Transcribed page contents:
BEGIN

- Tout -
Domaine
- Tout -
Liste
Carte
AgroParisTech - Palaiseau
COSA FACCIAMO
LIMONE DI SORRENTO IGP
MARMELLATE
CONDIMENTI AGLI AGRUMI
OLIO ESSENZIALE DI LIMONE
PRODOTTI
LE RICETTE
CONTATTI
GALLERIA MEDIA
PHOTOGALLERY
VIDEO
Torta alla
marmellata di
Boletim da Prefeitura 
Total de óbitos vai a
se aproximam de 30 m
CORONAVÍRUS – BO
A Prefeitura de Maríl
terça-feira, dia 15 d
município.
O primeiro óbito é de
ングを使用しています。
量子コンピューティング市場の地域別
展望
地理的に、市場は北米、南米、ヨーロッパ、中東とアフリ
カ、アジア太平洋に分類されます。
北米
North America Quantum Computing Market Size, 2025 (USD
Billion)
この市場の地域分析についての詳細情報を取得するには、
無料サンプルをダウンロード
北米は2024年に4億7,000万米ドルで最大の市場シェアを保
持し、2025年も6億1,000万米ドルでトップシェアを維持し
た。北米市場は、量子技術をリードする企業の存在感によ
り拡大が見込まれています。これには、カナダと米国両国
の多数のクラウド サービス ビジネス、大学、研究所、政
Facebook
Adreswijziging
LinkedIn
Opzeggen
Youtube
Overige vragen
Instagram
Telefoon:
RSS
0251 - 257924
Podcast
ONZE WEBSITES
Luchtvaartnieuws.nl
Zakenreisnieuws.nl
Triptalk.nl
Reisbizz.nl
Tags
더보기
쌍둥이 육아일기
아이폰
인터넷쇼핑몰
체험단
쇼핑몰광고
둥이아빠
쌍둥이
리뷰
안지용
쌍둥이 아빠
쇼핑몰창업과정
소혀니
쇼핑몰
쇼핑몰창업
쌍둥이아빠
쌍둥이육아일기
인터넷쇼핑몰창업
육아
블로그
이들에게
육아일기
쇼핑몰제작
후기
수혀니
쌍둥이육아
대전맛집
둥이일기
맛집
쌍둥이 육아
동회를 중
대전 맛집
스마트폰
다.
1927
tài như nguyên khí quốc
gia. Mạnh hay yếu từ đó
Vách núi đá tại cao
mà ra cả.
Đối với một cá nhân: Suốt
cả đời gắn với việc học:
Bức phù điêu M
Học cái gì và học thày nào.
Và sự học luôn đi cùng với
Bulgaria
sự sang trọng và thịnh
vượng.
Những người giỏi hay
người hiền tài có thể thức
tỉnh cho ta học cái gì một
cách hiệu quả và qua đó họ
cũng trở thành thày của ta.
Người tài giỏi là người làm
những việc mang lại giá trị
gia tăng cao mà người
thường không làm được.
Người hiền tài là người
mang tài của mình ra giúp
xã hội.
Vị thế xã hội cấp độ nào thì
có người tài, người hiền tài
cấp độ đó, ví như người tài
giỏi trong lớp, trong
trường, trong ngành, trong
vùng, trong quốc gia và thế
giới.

END

• WHAT YOU WILL DO: For every line above with the word "việc" in it, make a copy.

• TASK ANSWER:
cả đời gắn với việc học:
những việc mang lại giá trị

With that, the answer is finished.